TechWhirl (TECHWR-L) is a resource for technical writing and technical communications professionals of all experience levels and in all industries to share their experiences and acquire information.
For two decades, technical communicators have turned to TechWhirl to ask and answer questions about the always-changing world of technical communications, such as tools, skills, career paths, methodologies, and emerging industries. The TechWhirl Archives and magazine, created for, by and about technical writers, offer a wealth of knowledge to everyone with an interest in any aspect of technical communications.
Subject:Re: CSS with Netscape From:Arlen P Walker <Arlen -dot- P -dot- Walker -at- JCI -dot- COM> Date:Thu, 25 Mar 1999 10:27:00 -0600
> IE 5
>claims to be fully CSS2 compliant, but I have not tested it fully and will
>believe it only when I see it. NN 4 support is better than IE 3 but worse
>than IE 4, and NN 5 promises to be fully CSS2 compliant.
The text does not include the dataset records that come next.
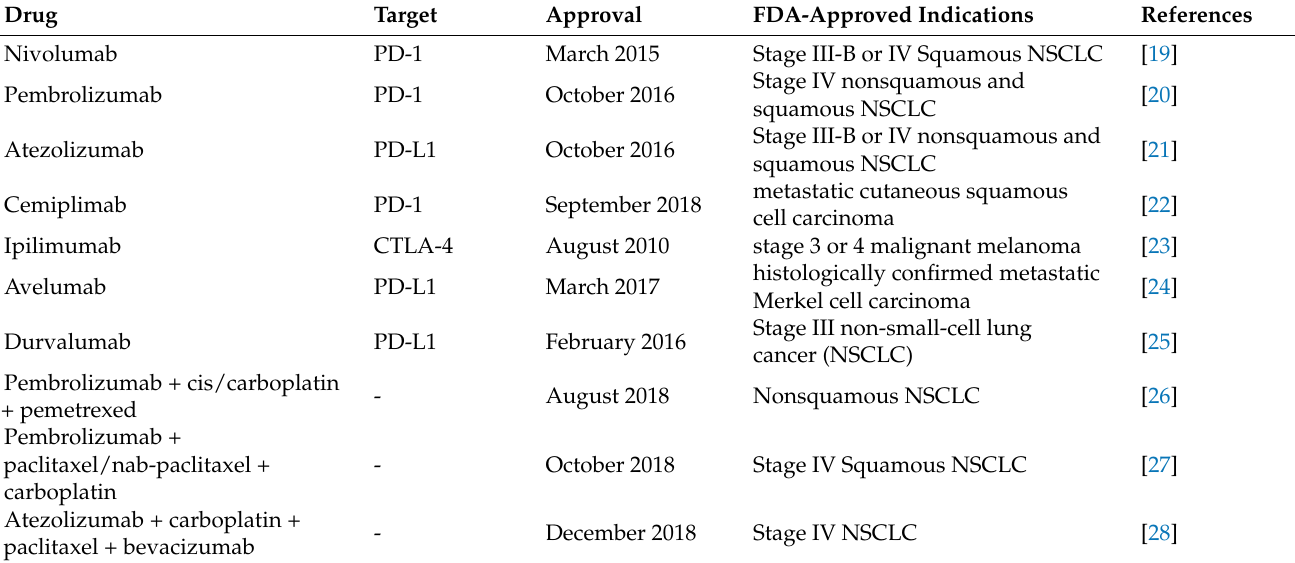
Table 1. The list of ICIs with the cancer type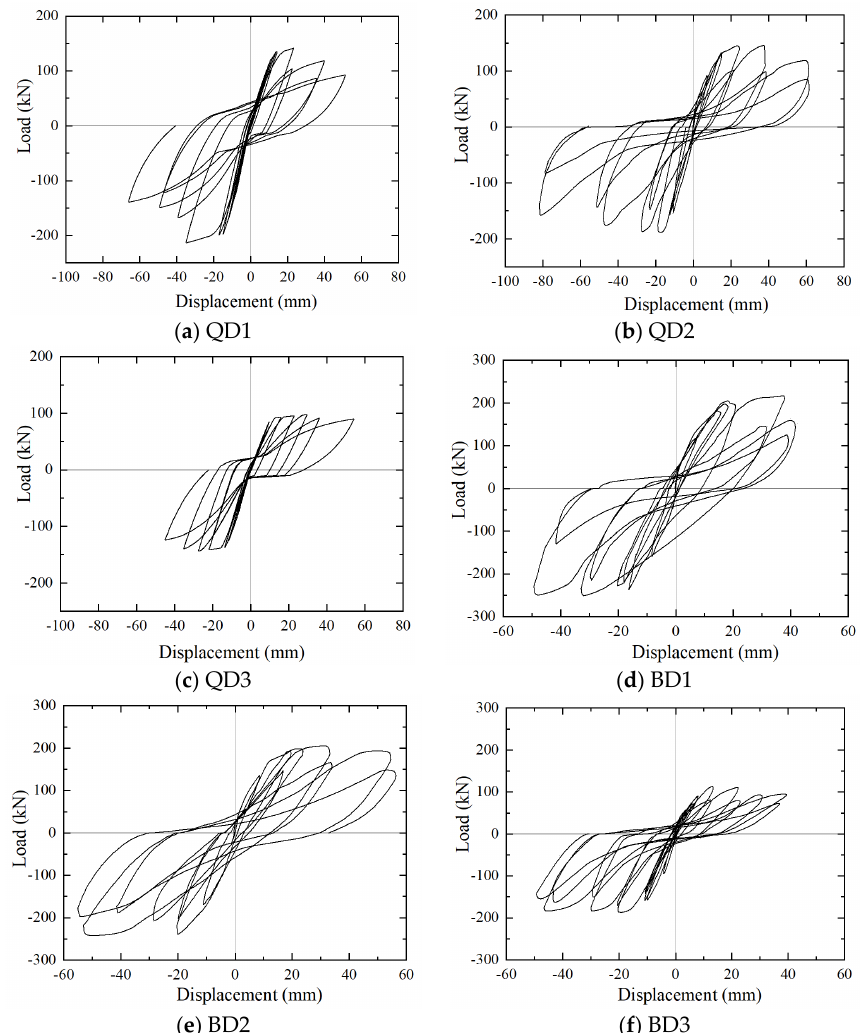
Figure 6. Hysteretic curves for six specimens. ( a ) QD1; ( b ) QD2; ( c ) QD3; ( d ) BD1; ( e ) BD2; ( f ) BD3. Appl. Sci. 2020 , 10 , x FOR PEER REVIEW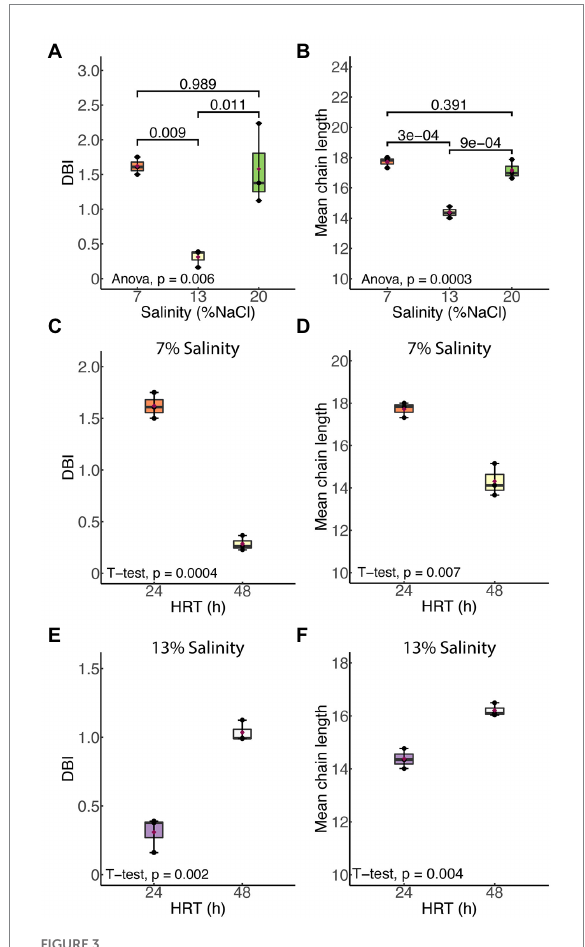
FIGURE 3 Mean chain length (MCL) and double bond index (DBI) of membrane phospholipids in H. congolense WG10 responded distinctly to salinity (A,B) and hydraulic retention time (HRT). The effect of HRT was evaluated at two discrete salinities – 7% (C,D) and 13% (E,F) . p -Values are obtained from one-way ANOVA of multiple independent groups or Student’s t -test of two independent groups. Variation is considered statistically significant at α ≤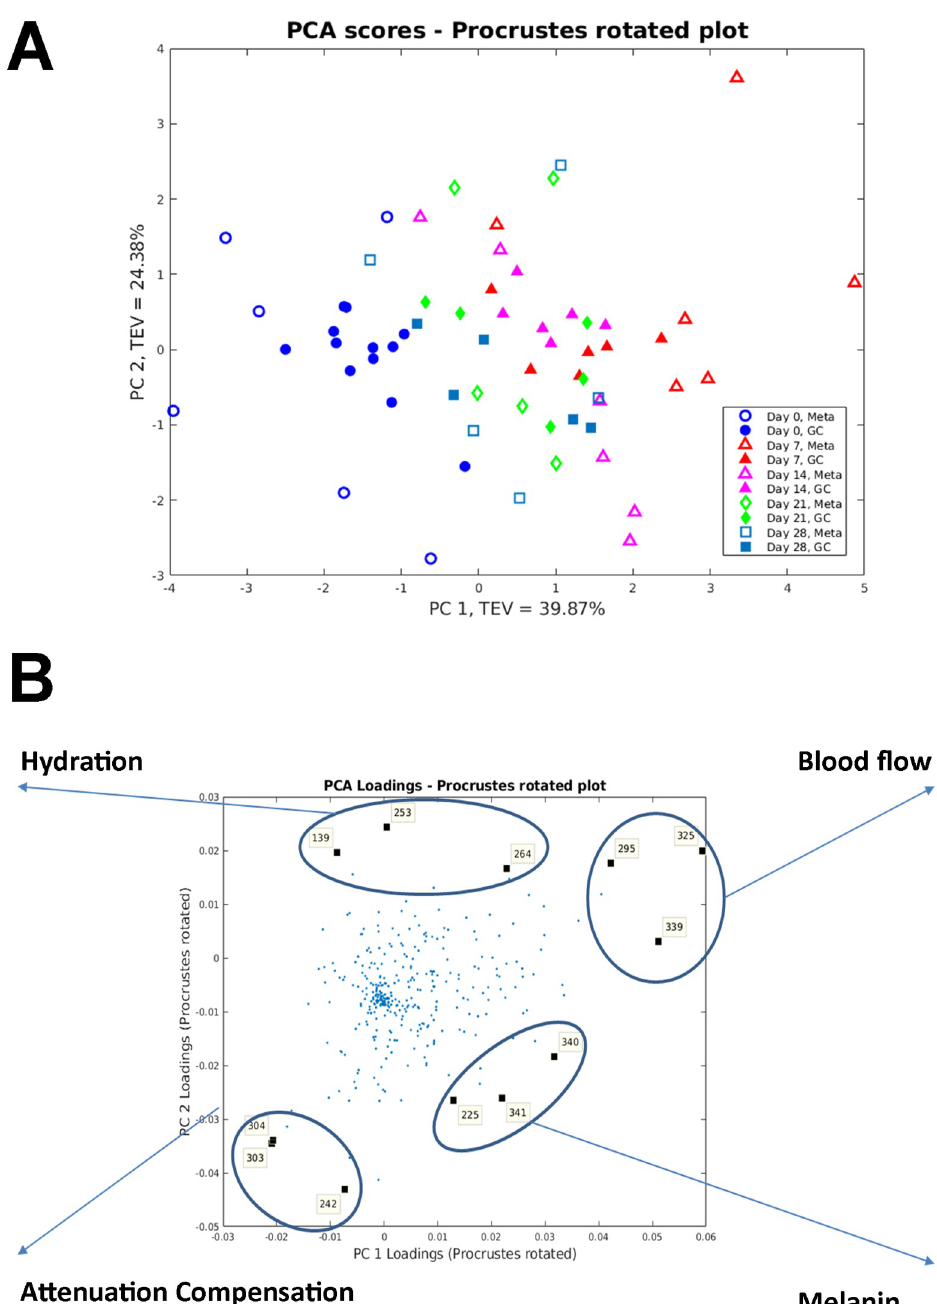
Fig 7. Procrustes analysis of non-invasive measures and wound tissue metabolome. (A) Procrustes rotated plot with a Procrustes distance of 0.6817; P < 0.001. (B) Procrustes rotated loadings plot highlighting metabolites mostly correlated to the non-invasive measures. 139–1-methyladenosine; 225—linolenic acid; 242—D-(+)-galactose; 253— myo-inositol; 264 –xanthine; 295—linolenic acid; 303 and 304—unknown; 325 and 339—glycerol; 340—shikimic acid;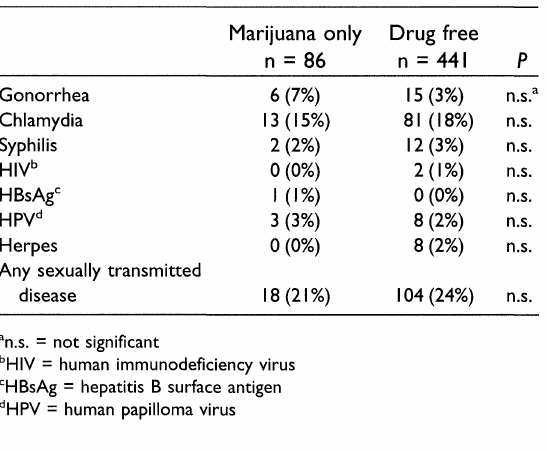
TABLE 2. Occurrence of sexually transmitted disease and marijuana use during pregnancy Marijuana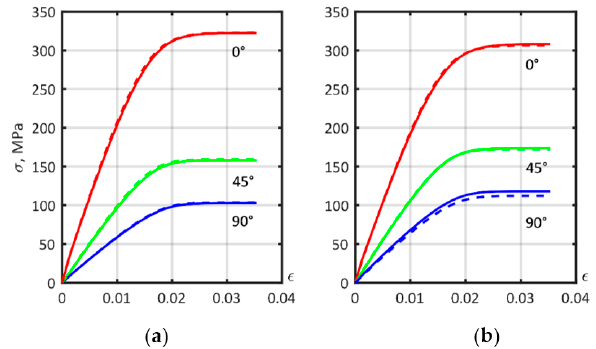
Figure 15. Stress–strain curves of short-fiber reinforced PA6 with 30% carbon fiber were modeled using the exponential law. Comparison between: ( a ) Single AR value and AR distribution; ( b ) Single layer and multilayer analysis.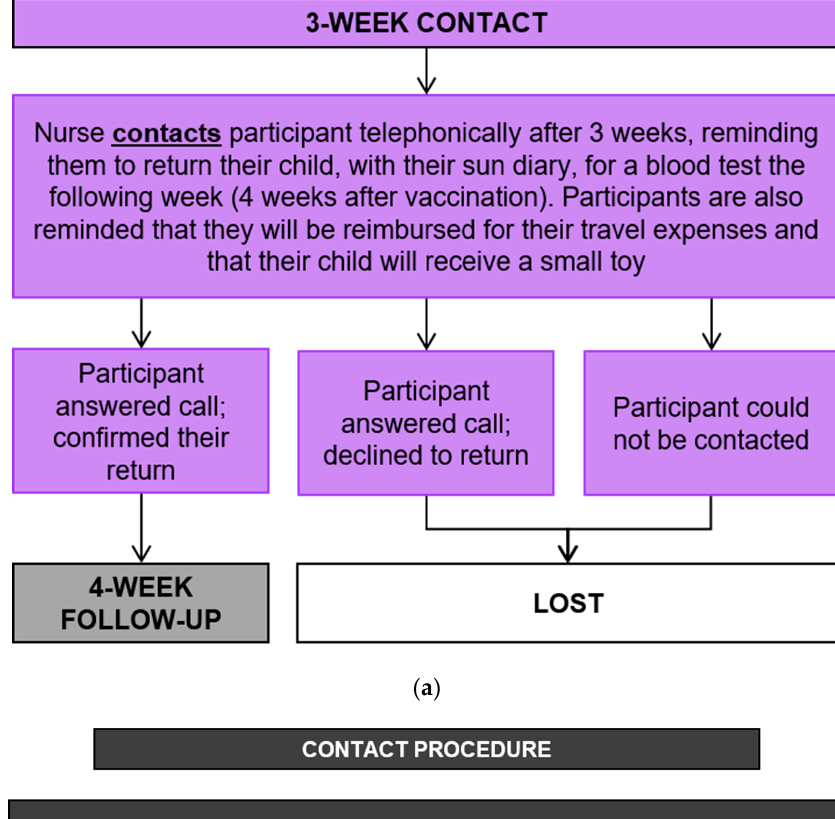
Figure 5. Vaccination stage flow chart.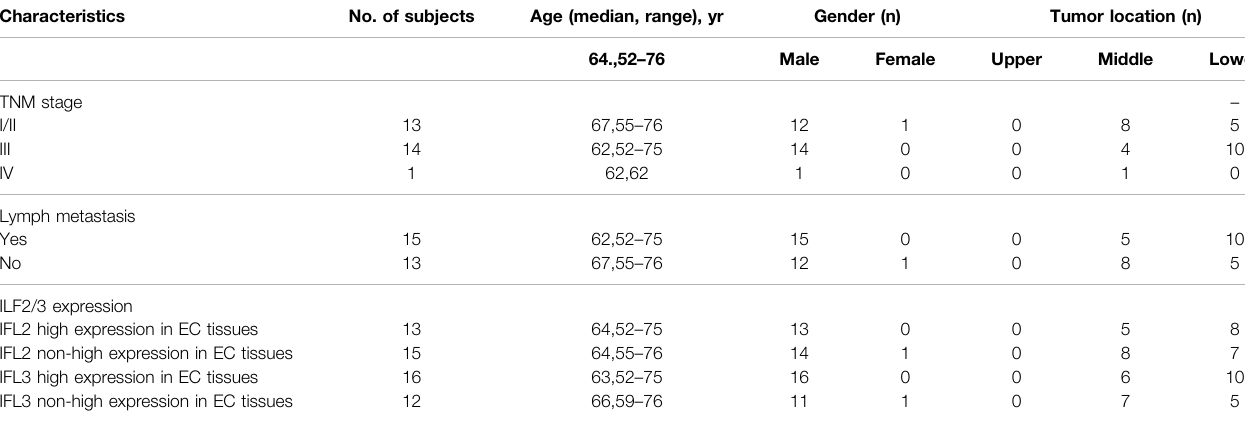
TABLE 1 | Summary of clinical and demographic features for study subjects and tumor characteristics.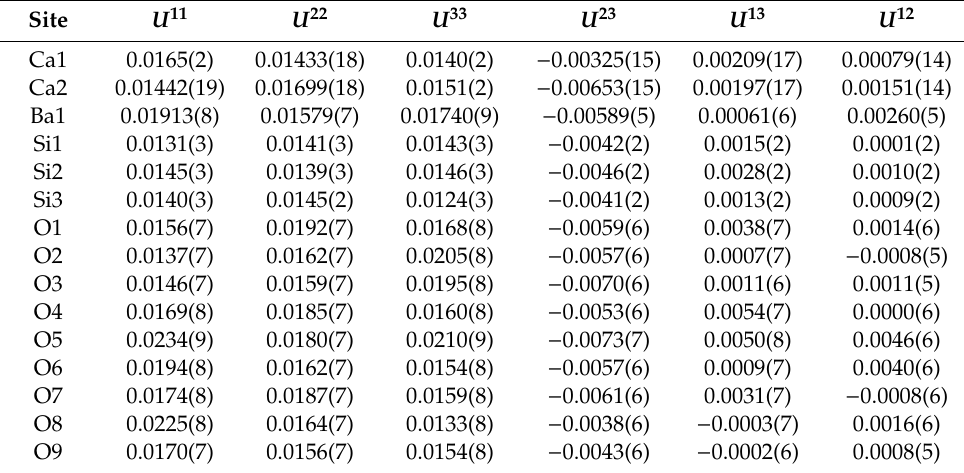
Table 3. Anisotropic displacement parameters U ij for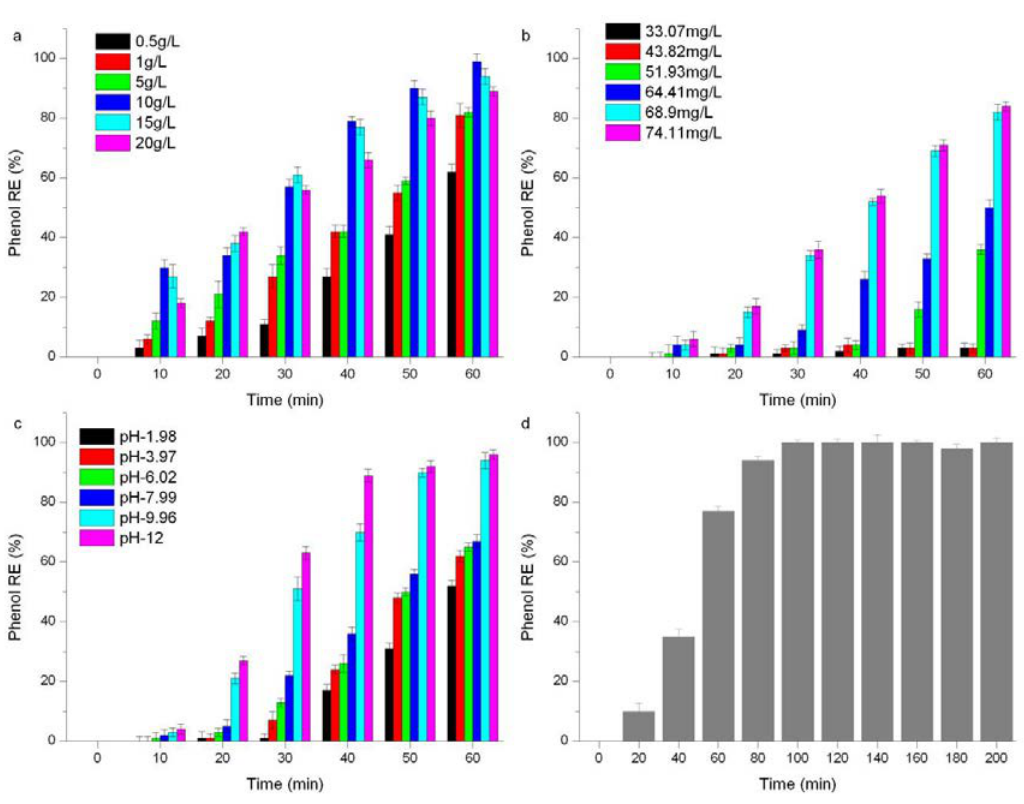
Figure 5. Effect of catalyst dosage ( a ), ozone concentration ( b ), initial pH ( c ) and reaction time ( d ) on the phenol degradation.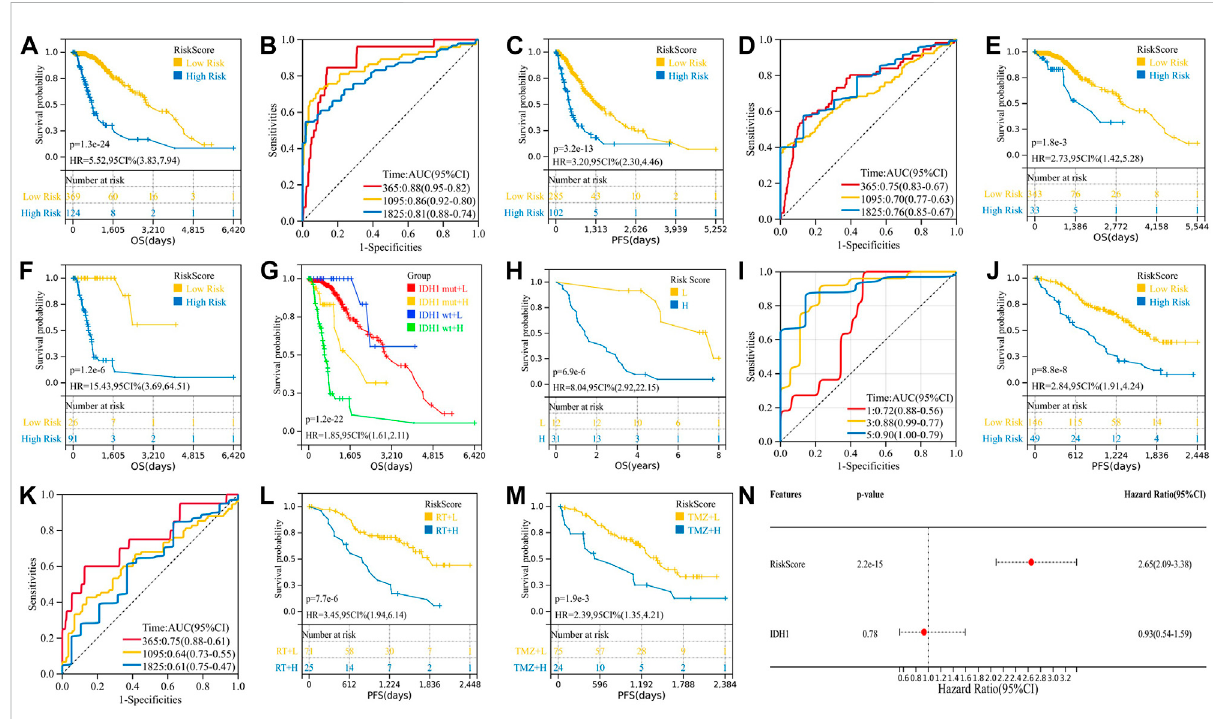
FIGURE 2 Validation of the two-gene risk model. (A) K-M survival curve for OS of TCGA cohort; (B) ROC curve for OS of TCGA cohort; (C) K-M survival curve for PFS of TCGA cohort; (D) ROC curve for PFS of TCGA cohort; (E) high-risk patients in the IDH1-mut group have shorter OS; (F) high-risk patients in the IDH1-wt group have shorter OS; (G) K-M curve combining the IDH1 mutation status and risk score; (H – I) validation of the two-gene risk model in GSE43388; (J – M) validation of the two-gene risk model in GSE107850; and (N) multivariate analysis of IDH1 and risk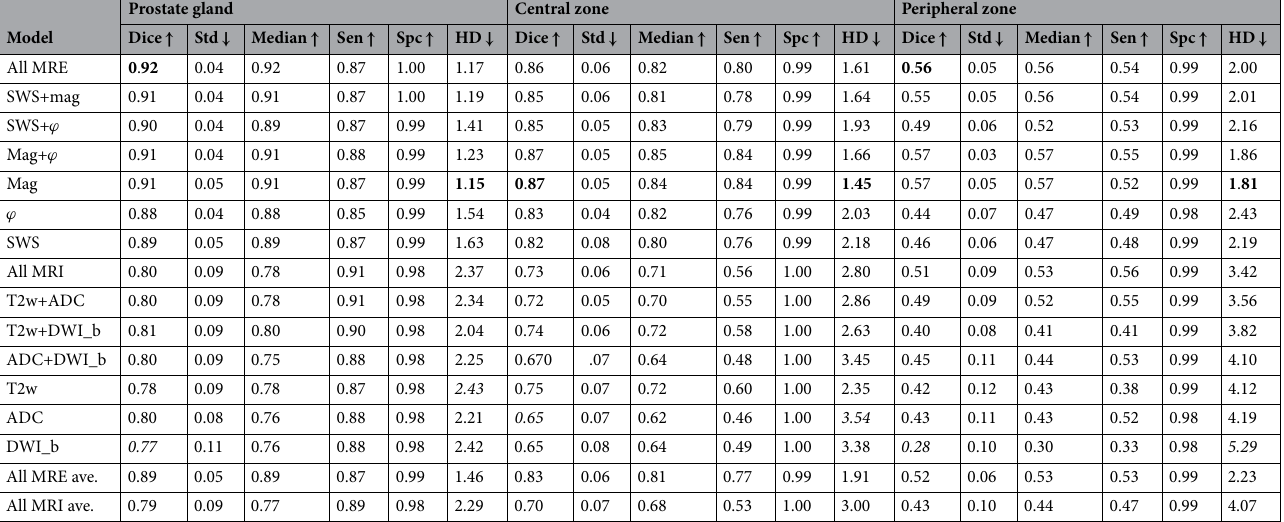
Table 3. Statistical analysis of the segmentation results of the UM. Bold indicates the highest values, while italic indicates the lowest values. ↑ ( ↓ ): the higher (the lower) the better.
Check out the review of IE5 on www.builder.com. Not only are they not CSS2
compliant, they haven't even made it through CSS1. The Pseudo-elements
and "first-line," for example are not supported at all. The conclusion was
that once again MS was wasting our time by adding new features without fixing
the old deficiencies first.
I've seen NGLayout (Netscape's Next Generation Layout engine) and if 5.0 ships
with it I'm just about ready to be brutal over it and write to the standard and
let MS twist in the wind. It does look, finally, as if Netscape Gets It about
standards. It's obvious from the MS response to the Web Standards Project that
they still don't. They're still trying to spin their non-compliance with
as limitations on their "innovation" (don't get me started) when I wouldn't
in the least if they added features over and above the standard, but at least
supported the standard as much as they claim.
They used to proclaim they were the most standards-compliant browser, but with
the current version of Opera they may have lost that right, and with the
v5 from Netscape, they quite easily could end up being the *least* compliant in
very short order.
I'm in the process of moving to CSS in a limited way, for font control and
appearance. I'm waiting patiently(?) for *someone* to support the
the print option in CSS, as then I'll have *most* of what I want, at least.
Chief Managing Director In Charge, Department of Redundancy Department
Arlen -dot- P -dot- Walker -at- JCI -dot- Com
In God we trust; all others must provide data.
Opinions expressed are mine and mine alone.
If JCI had an opinion on this, they'd hire someone else to deliver it.